One idea each side can agree on: Isolate terrorist elements from Israel, be it through military closures imposed on entire Palestinian cities (like the sieges imposed on the West Bank towns of Jenin and Jericho this week) or through a unilateral withdrawal from the occupied territories. The concept of unilateral separation, which enjoyed only marginal support last year, is now supported by over 50 percent of the Israeli population, according to Yossi Alpher, an Israeli strategic analyst. This opinion shift, a result of repeated shooting attacks on settlements, can be seen as a victory for Palestinian militants and a sign that Israelis are "softening" in the face of unbearable casualties (at least 166 Israelis have been killed by Palestinians since last year). But terror has also made Israelis "more hostile and more angry at the Palestinians," noted Alpher. "They don't want to withdraw out of love for the Palestinians but to erect a large fence so that they never have to see them again. To get rid of them. It's a very anti-Arab approach."

Like the war in Lebanon, the conflict between Israelis and Palestinians, a mixture of guerrilla warfare and terrorism, has had brutalizing effects on Israeli society. Israeli proclivities toward domestic violence, rudeness in the streets or road rage seem somehow linked to what soldiers are taught to do in order to deal with regional and Palestinian threats. "It's a long-term problem," said Alpher. "It's hard to prove the connection but many feel it is there. " And ironically, toughness in the face of tough times has produced a vicious circle. "The first Intifada [1987-1993] broke out in part because of the brutal behavior of our soldiers at roadblocks and elsewhere," noted Alpher.

But Israel's grim scenario is not necessarily one the United States will follow. "American idealism will stand as a huge resource" for coping with Tuesday's devastating blows on New York and Washington, said Ezrahi. "Once a sense of defending a civilization is established, it's easier to withstand terror. It becomes a war."

In dealing with their losses, Israelis have not always had the comforting feeling that they are waging a just and necessary battle. Apart from settlers who live in the West Bank and Gaza for ideological reasons and see their resistance to attacks by Palestinian gunmen as the heroic embodiment of a national and religious duty, many Israelis have been plagued in the past with moral uncertainties. Because of the curse of occupation, "There is no sense of idealism in defending Israeli values," believes Ezrahi. Throughout the 1990s there was a lingering suspicion that if the West Bank and Gaza were turned over to the Palestinians and past grievances were addressed seriously, some of the anger and frustration fueling local terrorism would be defused. Those feelings were at the base of the Oslo negotiations that sought to exchange land for peace and security.
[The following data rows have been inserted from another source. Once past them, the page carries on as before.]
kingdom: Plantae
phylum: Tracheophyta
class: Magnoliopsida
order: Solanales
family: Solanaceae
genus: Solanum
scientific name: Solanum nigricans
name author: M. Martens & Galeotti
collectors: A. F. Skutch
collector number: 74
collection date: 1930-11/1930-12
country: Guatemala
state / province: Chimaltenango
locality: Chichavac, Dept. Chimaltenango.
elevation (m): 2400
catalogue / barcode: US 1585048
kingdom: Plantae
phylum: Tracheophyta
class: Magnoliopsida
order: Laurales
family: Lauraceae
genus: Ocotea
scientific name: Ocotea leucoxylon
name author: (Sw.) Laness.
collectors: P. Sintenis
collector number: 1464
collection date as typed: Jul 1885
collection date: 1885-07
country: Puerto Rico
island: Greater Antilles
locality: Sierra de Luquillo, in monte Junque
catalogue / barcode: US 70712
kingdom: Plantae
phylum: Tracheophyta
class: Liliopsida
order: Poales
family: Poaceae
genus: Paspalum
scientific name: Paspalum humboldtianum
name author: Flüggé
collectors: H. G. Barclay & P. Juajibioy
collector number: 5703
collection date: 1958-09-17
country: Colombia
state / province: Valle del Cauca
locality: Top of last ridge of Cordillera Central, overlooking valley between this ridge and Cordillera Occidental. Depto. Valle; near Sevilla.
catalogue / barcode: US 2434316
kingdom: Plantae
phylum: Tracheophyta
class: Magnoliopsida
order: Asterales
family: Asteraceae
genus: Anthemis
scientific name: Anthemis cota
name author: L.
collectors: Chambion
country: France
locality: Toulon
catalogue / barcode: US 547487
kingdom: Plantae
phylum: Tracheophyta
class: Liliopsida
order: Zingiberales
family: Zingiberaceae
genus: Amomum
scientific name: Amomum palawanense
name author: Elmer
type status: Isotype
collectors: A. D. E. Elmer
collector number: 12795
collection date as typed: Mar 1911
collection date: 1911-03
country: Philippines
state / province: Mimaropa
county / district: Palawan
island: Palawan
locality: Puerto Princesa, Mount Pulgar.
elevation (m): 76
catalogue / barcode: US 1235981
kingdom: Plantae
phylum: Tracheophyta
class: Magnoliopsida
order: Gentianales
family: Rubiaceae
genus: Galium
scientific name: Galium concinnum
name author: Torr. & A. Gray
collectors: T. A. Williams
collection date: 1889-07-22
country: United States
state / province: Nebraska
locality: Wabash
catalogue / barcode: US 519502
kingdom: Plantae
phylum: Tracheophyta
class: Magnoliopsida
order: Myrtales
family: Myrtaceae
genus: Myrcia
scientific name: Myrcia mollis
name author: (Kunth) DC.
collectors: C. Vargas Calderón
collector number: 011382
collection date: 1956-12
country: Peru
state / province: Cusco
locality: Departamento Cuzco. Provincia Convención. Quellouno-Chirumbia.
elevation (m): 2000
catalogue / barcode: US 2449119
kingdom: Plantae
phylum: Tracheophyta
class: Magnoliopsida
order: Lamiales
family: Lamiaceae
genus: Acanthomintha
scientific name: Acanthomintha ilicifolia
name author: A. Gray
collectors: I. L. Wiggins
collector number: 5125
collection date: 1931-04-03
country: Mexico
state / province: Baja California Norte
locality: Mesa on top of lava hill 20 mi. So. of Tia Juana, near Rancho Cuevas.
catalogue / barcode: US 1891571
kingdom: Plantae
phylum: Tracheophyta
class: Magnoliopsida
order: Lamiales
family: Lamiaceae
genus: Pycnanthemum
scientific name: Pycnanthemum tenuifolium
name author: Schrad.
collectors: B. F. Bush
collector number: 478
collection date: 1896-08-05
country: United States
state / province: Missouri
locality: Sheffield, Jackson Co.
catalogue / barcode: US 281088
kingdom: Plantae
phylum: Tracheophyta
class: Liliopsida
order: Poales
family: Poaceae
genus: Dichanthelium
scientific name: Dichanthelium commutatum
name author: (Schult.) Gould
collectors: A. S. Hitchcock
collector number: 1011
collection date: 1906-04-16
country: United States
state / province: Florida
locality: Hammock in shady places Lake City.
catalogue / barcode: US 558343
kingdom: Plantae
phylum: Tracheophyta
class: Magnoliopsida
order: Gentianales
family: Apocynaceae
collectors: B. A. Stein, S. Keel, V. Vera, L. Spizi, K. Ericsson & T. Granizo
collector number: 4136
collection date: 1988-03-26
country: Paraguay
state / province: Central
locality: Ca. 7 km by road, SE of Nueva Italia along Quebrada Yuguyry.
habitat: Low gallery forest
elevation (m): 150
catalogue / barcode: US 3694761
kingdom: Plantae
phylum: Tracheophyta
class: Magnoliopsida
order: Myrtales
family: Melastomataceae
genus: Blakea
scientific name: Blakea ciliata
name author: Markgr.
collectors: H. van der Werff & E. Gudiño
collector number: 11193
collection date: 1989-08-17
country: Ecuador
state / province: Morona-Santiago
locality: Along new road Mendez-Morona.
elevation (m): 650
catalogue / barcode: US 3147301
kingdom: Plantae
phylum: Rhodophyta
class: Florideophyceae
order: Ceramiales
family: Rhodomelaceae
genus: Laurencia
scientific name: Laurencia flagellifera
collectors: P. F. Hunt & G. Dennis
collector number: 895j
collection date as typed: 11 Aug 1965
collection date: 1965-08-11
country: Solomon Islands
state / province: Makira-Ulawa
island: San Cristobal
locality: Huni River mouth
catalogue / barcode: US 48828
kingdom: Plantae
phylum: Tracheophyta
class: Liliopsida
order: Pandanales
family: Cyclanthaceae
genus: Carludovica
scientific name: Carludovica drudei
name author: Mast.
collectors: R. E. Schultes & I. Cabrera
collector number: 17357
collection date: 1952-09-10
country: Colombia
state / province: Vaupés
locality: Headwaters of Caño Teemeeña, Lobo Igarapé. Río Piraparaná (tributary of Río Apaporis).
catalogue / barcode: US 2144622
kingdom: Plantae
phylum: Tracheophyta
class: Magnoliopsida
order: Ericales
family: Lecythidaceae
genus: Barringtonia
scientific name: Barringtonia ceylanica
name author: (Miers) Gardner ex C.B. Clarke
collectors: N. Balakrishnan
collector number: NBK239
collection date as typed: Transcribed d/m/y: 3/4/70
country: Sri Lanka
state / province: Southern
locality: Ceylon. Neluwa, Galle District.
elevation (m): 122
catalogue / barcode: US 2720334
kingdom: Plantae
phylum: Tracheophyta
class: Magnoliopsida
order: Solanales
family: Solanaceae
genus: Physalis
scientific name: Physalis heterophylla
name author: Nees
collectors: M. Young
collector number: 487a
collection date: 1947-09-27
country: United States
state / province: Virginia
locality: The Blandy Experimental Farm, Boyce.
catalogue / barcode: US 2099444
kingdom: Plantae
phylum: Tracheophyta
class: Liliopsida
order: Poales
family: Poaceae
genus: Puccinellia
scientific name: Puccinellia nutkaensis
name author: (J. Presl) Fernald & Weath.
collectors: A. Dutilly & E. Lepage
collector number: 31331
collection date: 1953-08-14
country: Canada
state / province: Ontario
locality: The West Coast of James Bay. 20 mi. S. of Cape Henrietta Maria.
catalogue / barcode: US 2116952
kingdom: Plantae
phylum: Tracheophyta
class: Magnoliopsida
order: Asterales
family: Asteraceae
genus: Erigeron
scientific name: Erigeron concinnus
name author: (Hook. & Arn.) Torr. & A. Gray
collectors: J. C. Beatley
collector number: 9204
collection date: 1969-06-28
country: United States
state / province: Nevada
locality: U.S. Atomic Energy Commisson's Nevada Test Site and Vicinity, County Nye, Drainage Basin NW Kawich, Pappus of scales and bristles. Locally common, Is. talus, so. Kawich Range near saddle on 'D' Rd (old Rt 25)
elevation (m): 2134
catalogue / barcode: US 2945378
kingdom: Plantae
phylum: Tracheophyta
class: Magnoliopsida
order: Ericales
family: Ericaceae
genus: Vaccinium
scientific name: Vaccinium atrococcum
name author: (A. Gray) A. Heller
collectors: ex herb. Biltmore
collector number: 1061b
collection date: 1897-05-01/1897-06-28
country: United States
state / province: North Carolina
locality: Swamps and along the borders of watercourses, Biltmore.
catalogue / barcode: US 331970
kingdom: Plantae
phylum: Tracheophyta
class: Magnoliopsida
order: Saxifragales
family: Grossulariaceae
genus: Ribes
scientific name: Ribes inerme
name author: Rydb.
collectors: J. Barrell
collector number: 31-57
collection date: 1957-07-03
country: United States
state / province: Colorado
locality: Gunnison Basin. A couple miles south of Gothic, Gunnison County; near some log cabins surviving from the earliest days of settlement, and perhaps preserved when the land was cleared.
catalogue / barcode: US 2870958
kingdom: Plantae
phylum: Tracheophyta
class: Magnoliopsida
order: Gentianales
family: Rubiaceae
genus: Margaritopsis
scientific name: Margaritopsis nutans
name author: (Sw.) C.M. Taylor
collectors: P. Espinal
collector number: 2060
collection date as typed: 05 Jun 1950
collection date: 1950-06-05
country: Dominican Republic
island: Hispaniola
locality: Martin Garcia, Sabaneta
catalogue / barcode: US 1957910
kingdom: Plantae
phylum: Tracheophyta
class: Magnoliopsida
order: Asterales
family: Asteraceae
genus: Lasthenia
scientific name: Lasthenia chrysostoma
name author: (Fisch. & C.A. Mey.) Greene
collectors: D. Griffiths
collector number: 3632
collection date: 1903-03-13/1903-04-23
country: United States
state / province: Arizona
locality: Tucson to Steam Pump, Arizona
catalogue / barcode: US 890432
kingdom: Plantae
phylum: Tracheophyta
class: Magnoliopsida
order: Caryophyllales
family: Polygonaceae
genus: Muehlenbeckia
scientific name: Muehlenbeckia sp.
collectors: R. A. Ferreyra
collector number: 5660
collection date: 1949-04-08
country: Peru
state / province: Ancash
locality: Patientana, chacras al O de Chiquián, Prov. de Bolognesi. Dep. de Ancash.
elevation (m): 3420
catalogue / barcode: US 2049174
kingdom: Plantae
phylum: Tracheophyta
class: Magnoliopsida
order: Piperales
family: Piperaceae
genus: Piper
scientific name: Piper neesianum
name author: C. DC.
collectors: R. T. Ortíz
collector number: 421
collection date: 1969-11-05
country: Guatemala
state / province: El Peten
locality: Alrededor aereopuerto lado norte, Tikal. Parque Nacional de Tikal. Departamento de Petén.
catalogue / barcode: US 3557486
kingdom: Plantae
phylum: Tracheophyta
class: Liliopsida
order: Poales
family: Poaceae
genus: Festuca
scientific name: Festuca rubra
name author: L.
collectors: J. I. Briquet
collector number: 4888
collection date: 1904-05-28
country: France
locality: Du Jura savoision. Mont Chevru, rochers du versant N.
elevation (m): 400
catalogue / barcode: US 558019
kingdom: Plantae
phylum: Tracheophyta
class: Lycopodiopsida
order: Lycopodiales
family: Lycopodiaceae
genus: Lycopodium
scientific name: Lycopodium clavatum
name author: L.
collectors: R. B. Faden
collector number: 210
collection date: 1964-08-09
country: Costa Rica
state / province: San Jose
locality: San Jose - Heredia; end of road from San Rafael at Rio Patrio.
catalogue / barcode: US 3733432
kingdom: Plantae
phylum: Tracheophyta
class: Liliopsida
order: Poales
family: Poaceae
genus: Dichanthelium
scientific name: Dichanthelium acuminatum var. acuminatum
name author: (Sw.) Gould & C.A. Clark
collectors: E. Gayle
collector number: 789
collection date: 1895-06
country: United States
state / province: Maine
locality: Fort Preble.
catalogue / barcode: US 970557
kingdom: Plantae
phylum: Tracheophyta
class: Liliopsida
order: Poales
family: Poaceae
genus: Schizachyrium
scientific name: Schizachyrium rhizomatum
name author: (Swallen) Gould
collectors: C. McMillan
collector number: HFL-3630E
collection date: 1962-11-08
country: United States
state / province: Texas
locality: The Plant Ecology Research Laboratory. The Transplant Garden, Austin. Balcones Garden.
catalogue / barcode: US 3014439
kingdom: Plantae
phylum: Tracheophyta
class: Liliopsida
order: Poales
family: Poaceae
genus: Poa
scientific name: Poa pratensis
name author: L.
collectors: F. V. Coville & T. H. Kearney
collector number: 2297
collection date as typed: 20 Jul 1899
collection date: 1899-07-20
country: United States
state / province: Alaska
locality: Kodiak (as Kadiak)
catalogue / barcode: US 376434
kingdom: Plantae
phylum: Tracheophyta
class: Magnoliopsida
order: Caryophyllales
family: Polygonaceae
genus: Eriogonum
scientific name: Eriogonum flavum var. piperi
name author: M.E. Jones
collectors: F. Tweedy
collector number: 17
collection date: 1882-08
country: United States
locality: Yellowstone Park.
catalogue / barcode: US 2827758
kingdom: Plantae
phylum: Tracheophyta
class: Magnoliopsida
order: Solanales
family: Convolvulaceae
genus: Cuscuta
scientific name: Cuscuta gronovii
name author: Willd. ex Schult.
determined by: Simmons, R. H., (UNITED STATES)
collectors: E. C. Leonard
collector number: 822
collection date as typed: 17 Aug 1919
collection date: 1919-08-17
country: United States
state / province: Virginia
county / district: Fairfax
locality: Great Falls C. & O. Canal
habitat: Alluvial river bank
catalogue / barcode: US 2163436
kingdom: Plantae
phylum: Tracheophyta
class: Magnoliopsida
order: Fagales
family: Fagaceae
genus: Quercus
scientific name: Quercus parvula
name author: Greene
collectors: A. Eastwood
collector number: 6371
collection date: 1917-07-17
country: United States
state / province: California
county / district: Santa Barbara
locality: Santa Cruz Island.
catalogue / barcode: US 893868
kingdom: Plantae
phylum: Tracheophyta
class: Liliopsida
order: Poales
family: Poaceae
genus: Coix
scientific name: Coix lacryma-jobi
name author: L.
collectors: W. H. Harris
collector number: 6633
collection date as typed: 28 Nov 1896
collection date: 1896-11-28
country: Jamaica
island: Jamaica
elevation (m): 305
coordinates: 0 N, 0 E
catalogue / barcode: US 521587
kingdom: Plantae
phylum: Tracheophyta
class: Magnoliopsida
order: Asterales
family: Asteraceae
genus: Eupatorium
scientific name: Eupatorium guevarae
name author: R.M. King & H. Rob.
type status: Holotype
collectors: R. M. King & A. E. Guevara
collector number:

Palestinian leader Yasser Arafat's rejection of a far-reaching Israeli peace plan last summer dealt a first blow to that theory. Tuesday's shocking acts may have buried it entirely. When groups of Palestinians were caught on film cheering the devastating terrorist attacks against the United States, they were destined to be judged through guilt by association with a heinous crime, and many of the doubts and gray areas vanished from Israelis' minds. "What are they going to call the pilots of those suicide planes? 'Guerrilla fighters?' No they're terrorists," said the lawyer Tsabag, usually sympathetic to the other side's arguments. "It doesn't matter if they did it for a good cause. Causes are relative, but death is death."